A task P file reading data set A and data set B will be produced, before task P produces output, its blood lineage information L will be submitted to be stored in this distributed memory file system, this information describes P and how to run that input data A is finally produced to export data B, this distributed memory file system utilizes persistent layer to record L, L can ensure if B lost, this distributed memory file system can be undertaken recalculating obtaining data B by it, ensures the fault-tolerance of system with this;

2) utilize limit algorithm to carry out the setting of check point

Although blood lineage can ensure the fault-tolerance of distributed memory system, if but if the information of a blood lineage is oversize, in appearance, abnormal to carry out that data rerun be will certainly be very consuming time, introduce the technology of checkpoint thus, async backup is waken up with a start to data, and back up the file that some high frequencies use, utilize limit algorithm to determine which file of this backup of checkpoint, limit algorithm model is the DAG graph of a relation of file, the limit representation file A of file A to file B produces file B, the leaf node of this algorithms selection DAG figure is as the check point of system, coming that control data reruns with this is the required time,

3) resource allocation policy when data are reruned

In distributed computing framework, the task of often carrying out computing does not know there is one, so rerun and be carrying out data, to ensure that on the one hand data are reruned required computational resource, to guarantee that the calculating of other tasks can not be affected on the other hand, utilize strict preference power model and weighted-fair Share Model to be again that dispensed resource is to ensure that date restoring can not have influence on the operation of normal operation.
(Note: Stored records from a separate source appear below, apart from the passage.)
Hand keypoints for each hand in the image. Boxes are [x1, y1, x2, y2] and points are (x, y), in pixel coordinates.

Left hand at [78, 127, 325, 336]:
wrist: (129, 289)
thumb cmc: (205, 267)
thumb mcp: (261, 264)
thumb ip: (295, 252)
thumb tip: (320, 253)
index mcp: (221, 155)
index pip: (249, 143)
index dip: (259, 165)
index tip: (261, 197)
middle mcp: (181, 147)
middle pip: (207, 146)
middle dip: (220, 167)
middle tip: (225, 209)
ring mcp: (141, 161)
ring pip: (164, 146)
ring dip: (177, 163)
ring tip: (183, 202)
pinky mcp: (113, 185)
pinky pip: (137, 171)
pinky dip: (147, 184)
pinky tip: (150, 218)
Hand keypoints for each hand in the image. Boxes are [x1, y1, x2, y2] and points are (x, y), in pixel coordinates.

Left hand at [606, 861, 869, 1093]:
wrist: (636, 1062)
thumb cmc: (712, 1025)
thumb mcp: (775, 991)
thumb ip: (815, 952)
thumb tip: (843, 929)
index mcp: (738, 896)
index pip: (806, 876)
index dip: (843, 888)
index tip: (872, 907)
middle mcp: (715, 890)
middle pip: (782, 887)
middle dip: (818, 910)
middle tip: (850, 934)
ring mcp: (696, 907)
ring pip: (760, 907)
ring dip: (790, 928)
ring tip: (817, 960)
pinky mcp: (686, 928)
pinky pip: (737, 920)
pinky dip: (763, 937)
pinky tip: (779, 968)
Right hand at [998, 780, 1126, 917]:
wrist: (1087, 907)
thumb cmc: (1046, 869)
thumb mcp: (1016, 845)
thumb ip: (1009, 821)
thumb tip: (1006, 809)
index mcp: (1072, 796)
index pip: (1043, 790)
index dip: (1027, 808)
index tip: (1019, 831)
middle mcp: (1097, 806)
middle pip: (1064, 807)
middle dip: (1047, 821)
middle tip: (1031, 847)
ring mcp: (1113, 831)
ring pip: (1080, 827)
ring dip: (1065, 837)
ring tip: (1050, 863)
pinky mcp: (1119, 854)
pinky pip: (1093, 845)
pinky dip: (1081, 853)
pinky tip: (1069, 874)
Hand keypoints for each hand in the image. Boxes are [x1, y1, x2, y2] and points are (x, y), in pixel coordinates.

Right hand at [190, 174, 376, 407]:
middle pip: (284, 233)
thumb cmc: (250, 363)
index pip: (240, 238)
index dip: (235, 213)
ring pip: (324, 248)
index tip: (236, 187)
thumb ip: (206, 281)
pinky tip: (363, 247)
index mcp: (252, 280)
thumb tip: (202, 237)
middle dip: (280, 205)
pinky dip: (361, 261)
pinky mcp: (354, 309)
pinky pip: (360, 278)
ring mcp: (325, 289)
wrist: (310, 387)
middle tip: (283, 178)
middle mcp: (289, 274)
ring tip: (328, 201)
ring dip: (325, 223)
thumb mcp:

5. according to claim 4 based on the distributed memory file system of blood lineage and check point technology, it is characterized in that: although the output of some operations relative to its input very little, but the data display nearest according to Cloudera, the output quantity of the operation of at least 34% is the same large with its input quantity, blood lineage is more applicable for and exports the relatively less operation of data, checkpoint backup is carried out owing to adopting asynchronous strategy, this just makes system just can back up in computation process, simultaneously, for the operation that output data quantity is larger, the performance of system is not less than common file system.

6. according to claim 5 based on the distributed memory file system of blood lineage and check point technology, it is characterized in that:, the combination of blood lineage and checkpoint ensure that the fault-tolerance of system, and Resourse Distribute when system data is reruned ensure that the operation that can not affect normal operation of date restoring.